## [What is required]
Can you give these records again with "largest first" swapped for "highest first" everywhere it appears, everything else unchanged and the pictures left out?

+++ Dataset entries

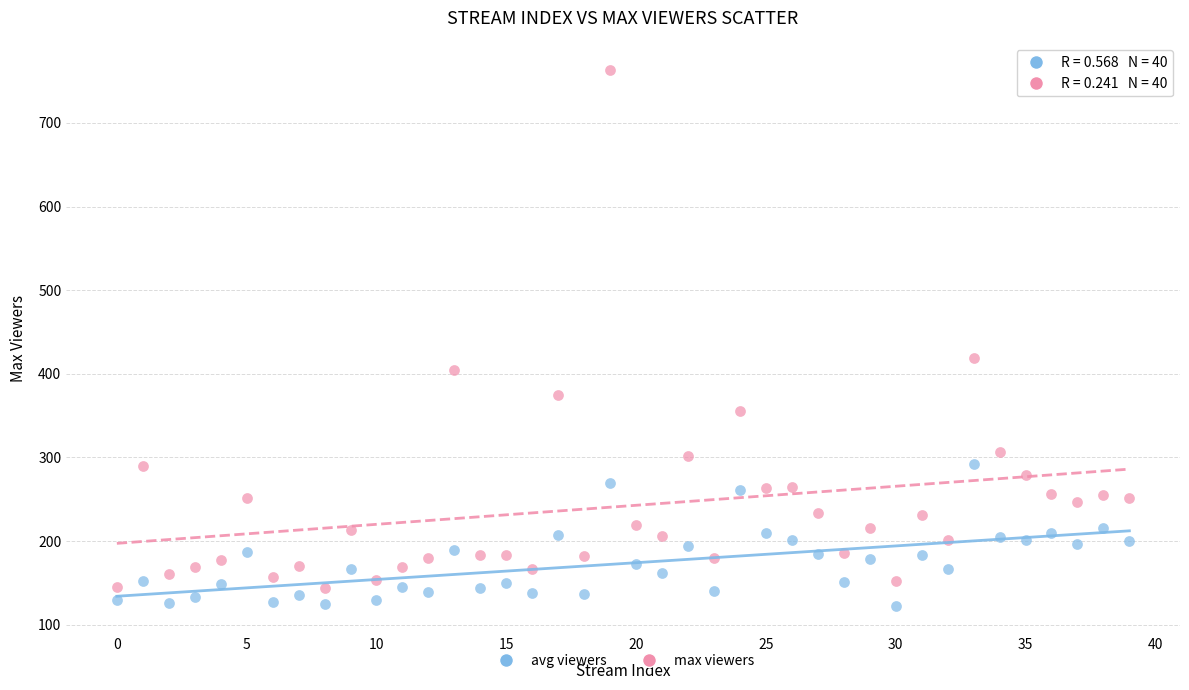

What are all the series names shown in the legend?

avg viewers, max viewers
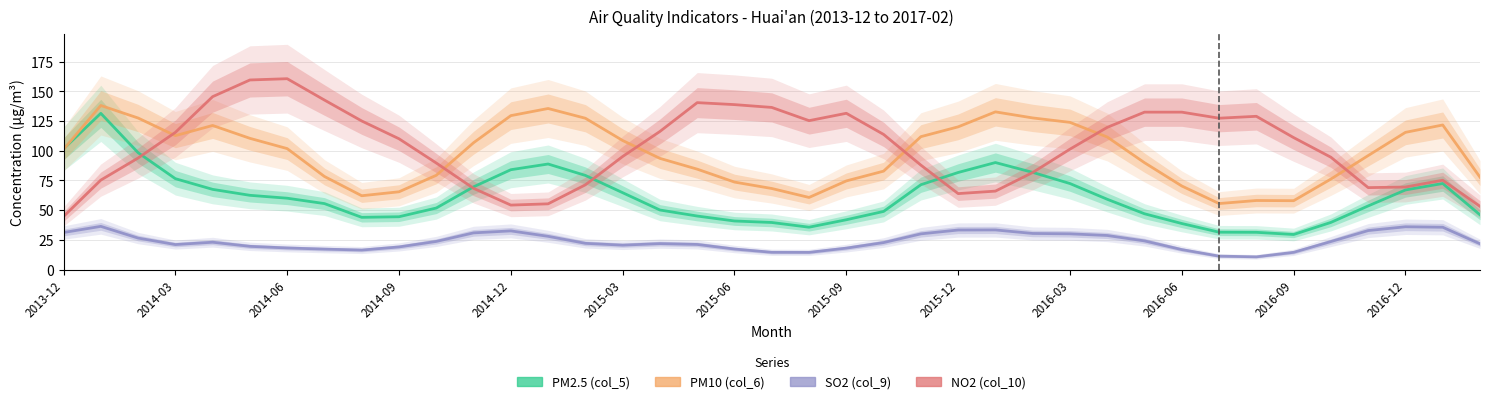

Does the chart display data point markers on the line(s)?

No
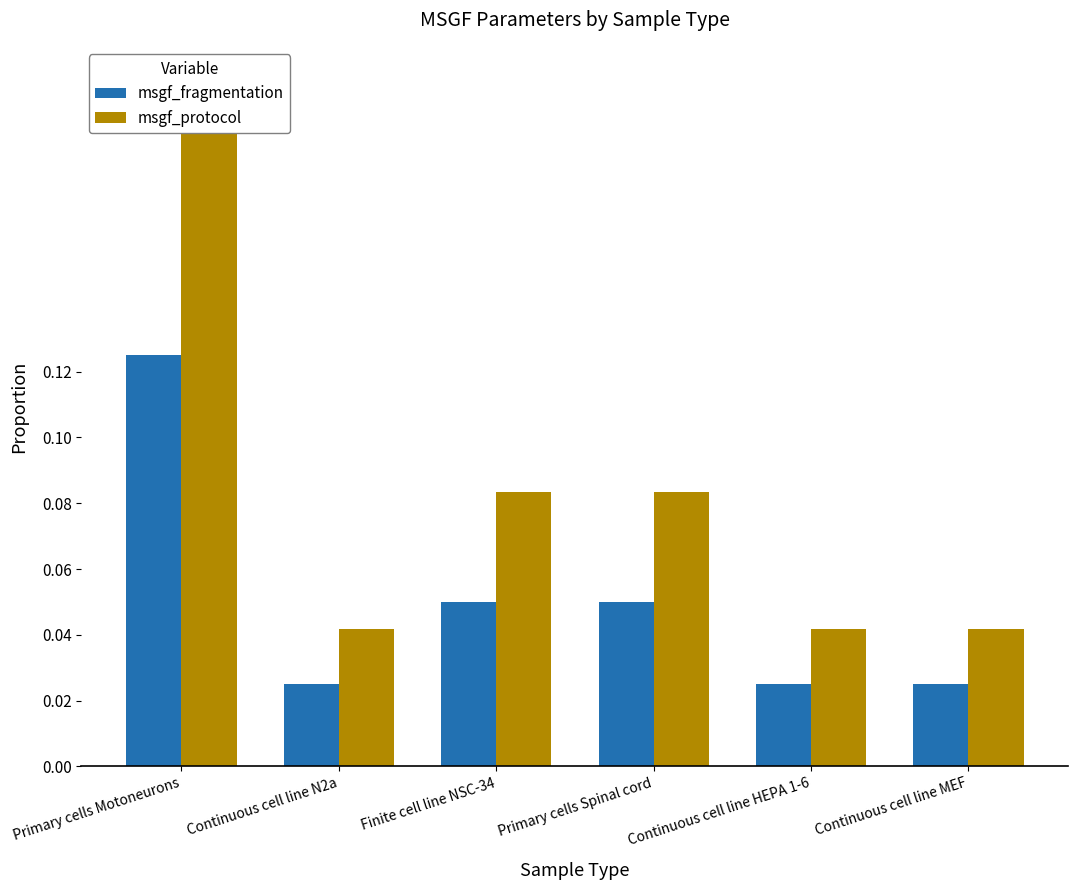

Where is msgf_protocol nearest to the value 0?

Continuous cell line N2a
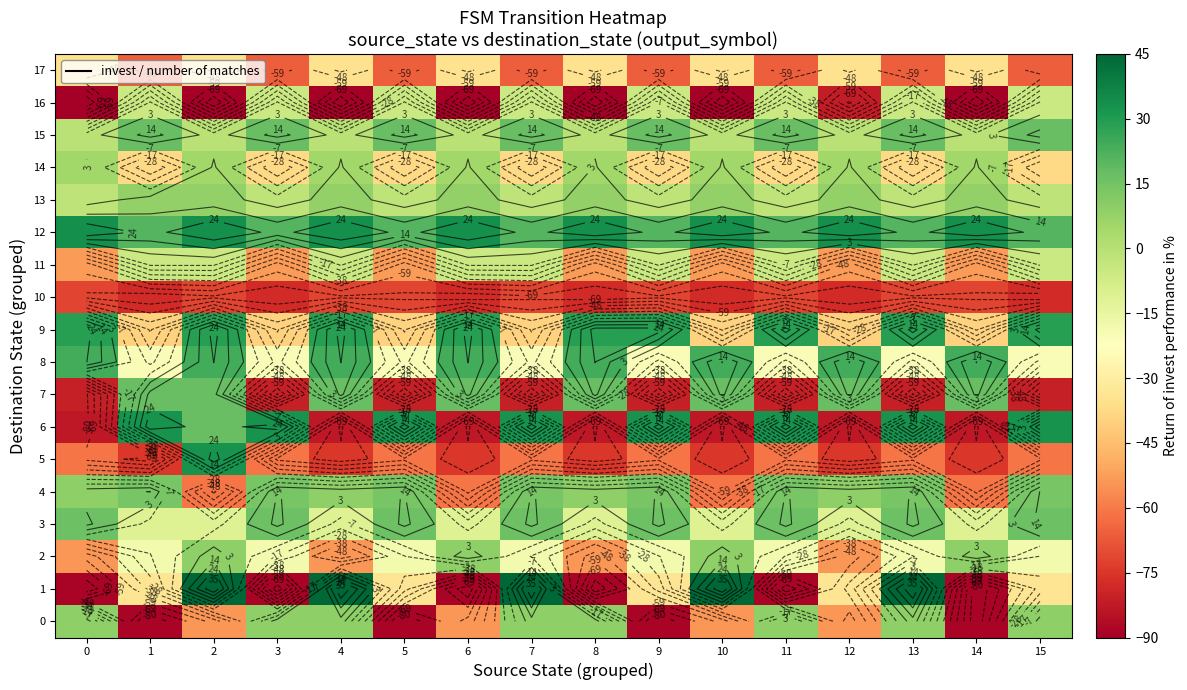

Rank the categories by 12 value from highest to lowest.

0, 2, 4, 6, 8, 10, 12, 14, 1, 3, 5, 7, 9, 11, 13, 15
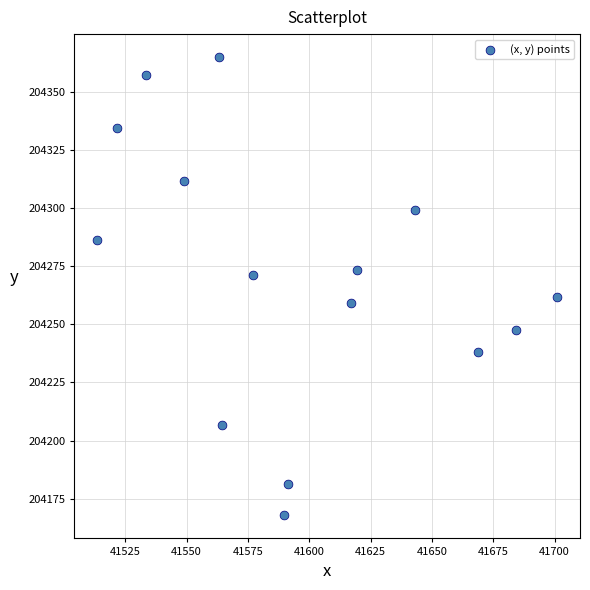

What is the range of Y values (max minus min)?

197.1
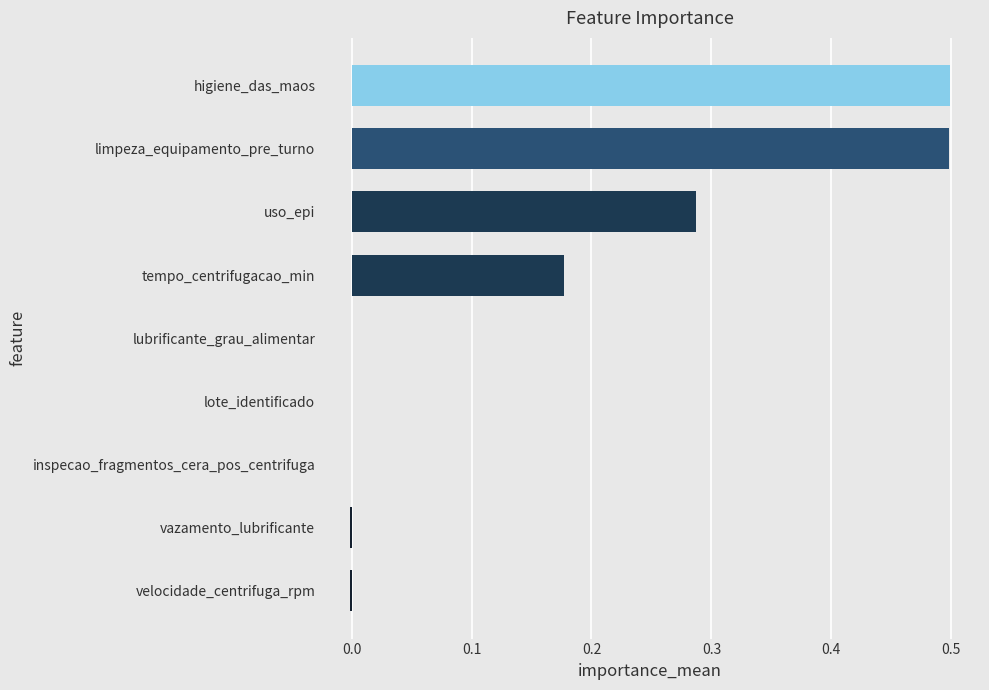

What is the sum of all values?

1.5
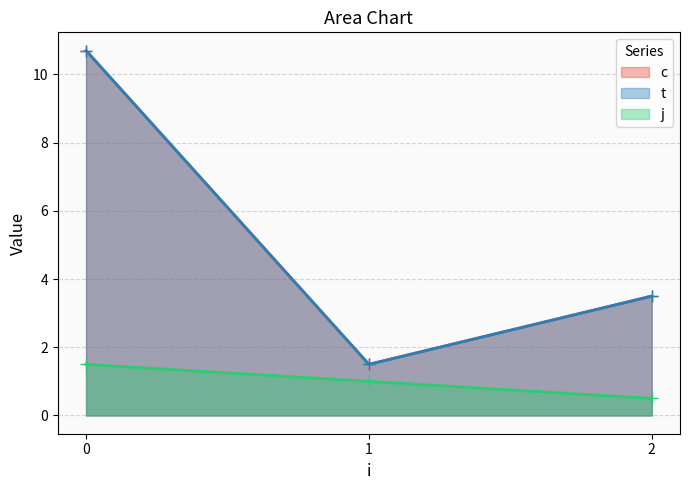

Which label corresponds to the smallest value in the chart?

2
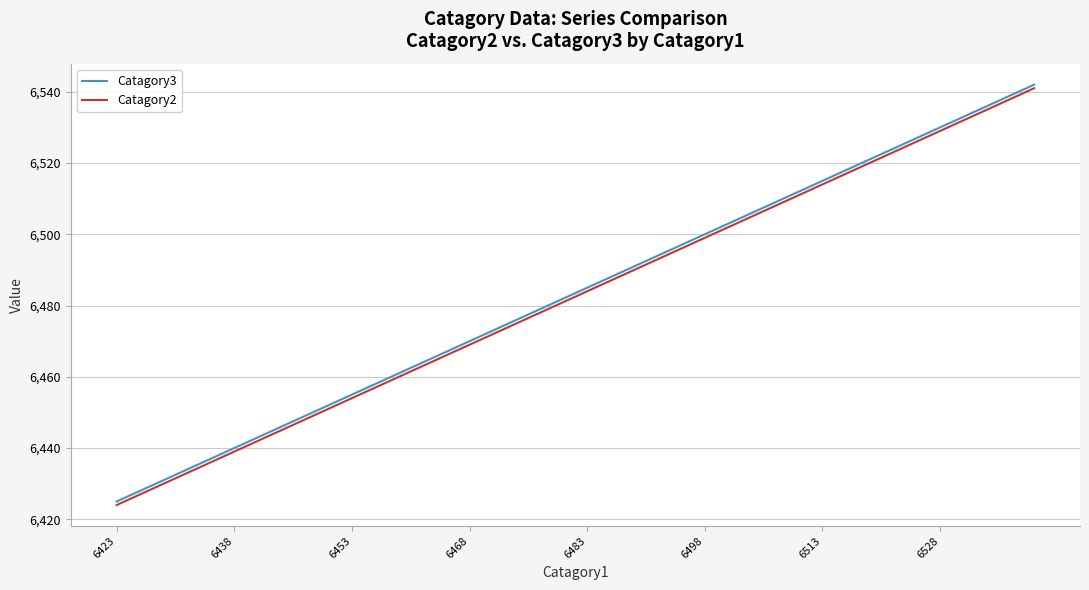

What is the greatest value displayed?

6542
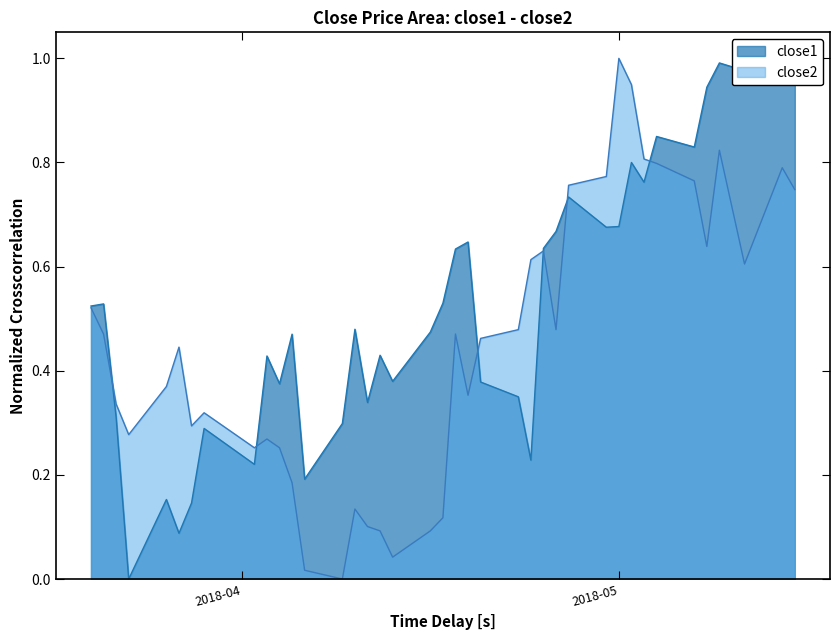

The value of close1 at 2018-04-30 is 0.7. True or false?

True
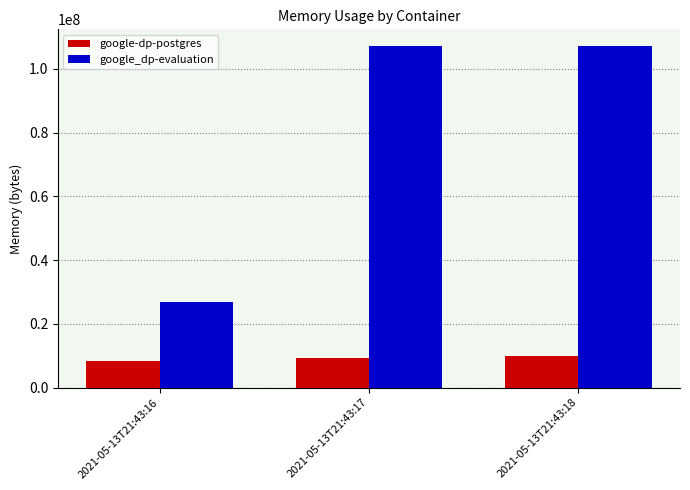

What is the difference between the maximum and minimum values in the google-dp-postgres series?

1462272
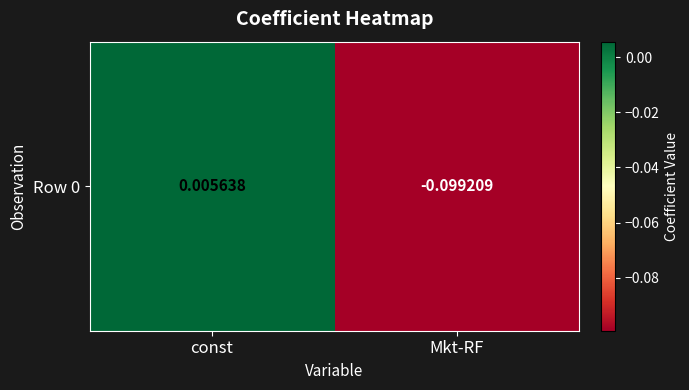

List the labels in order of value, largest first.

const, Mkt-RF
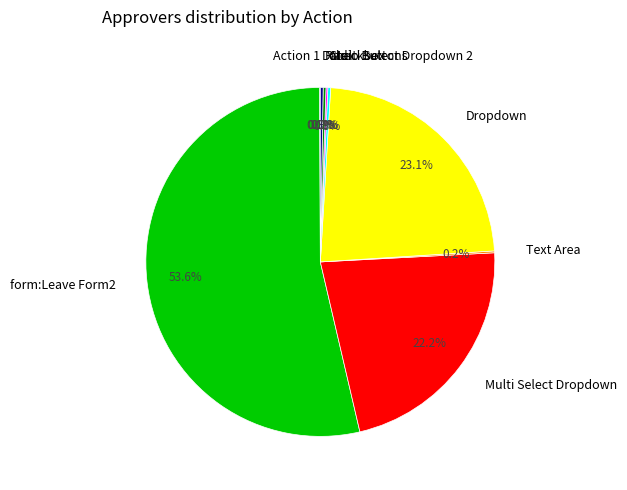

Does Dropdown represent more than half of the total?

No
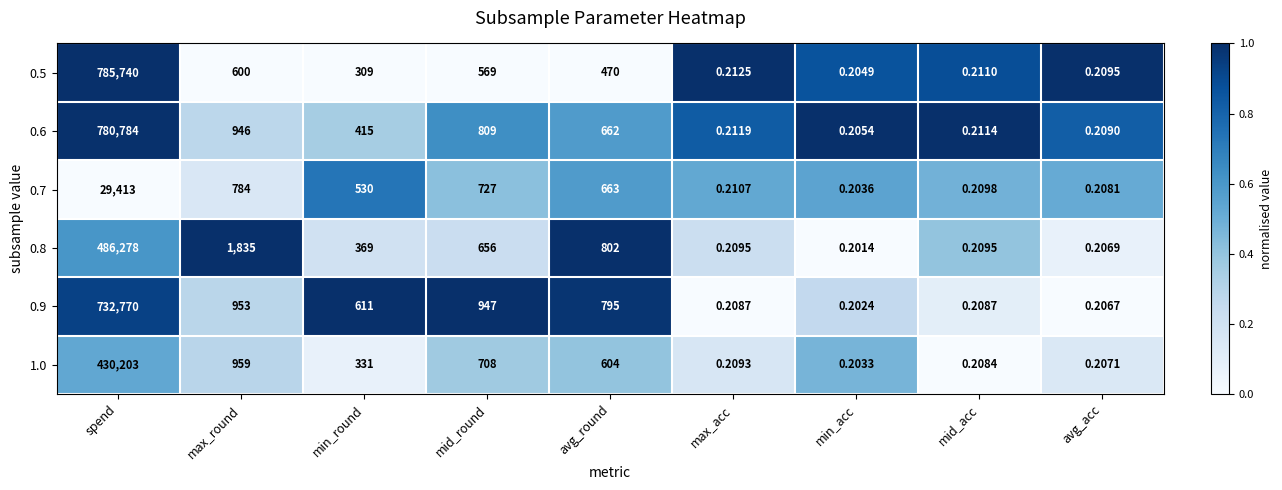

List the labels in order of 0.7 value, largest first.

spend, max_round, mid_round, avg_round, min_round, max_acc, mid_acc, avg_acc, min_acc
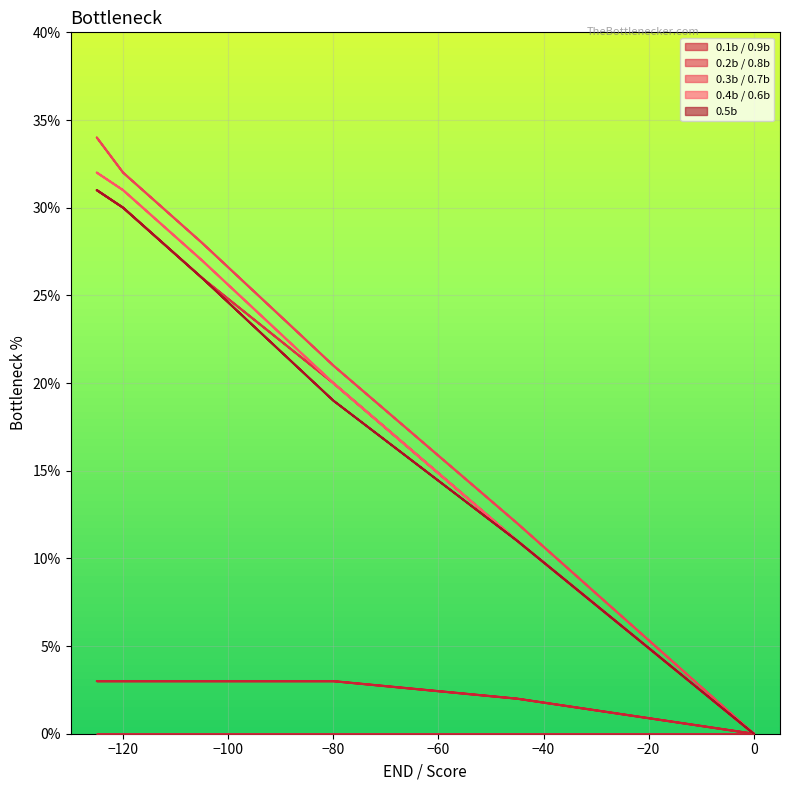

True or false: 0.5b and 0.1b / 0.9b intersect in this chart.

False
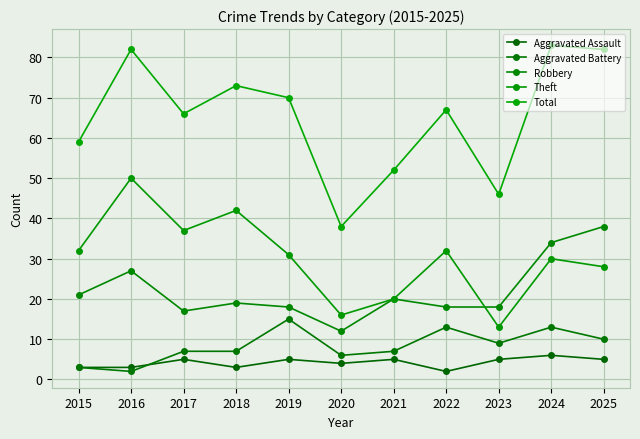

True or false: Robbery and Aggravated Assault intersect in this chart.

False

++++++

## [Result for this task]
What are all the series names shown in the legend?

avg viewers, max viewers

Does the chart display data point markers on the line(s)?

No

Where is msgf_protocol nearest to the value 0?

Continuous cell line N2a

Rank the categories by 12 value from highest to lowest.

0, 2, 4, 6, 8, 10, 12, 14, 1, 3, 5, 7, 9, 11, 13, 15

What is the range of Y values (max minus min)?

197.1

What is the sum of all values?

1.5

Which label corresponds to the smallest value in the chart?

2

What is the greatest value displayed?

6542

The value of close1 at 2018-04-30 is 0.7. True or false?

True

What is the difference between the maximum and minimum values in the google-dp-postgres series?

1462272

List the labels in order of value, highest first.

const, Mkt-RF

Does Dropdown represent more than half of the total?

No

List the labels in order of 0.7 value, highest first.

spend, max_round, mid_round, avg_round, min_round, max_acc, mid_acc, avg_acc, min_acc

True or false: 0.5b and 0.1b / 0.9b intersect in this chart.

False

True or false: Robbery and Aggravated Assault intersect in this chart.

False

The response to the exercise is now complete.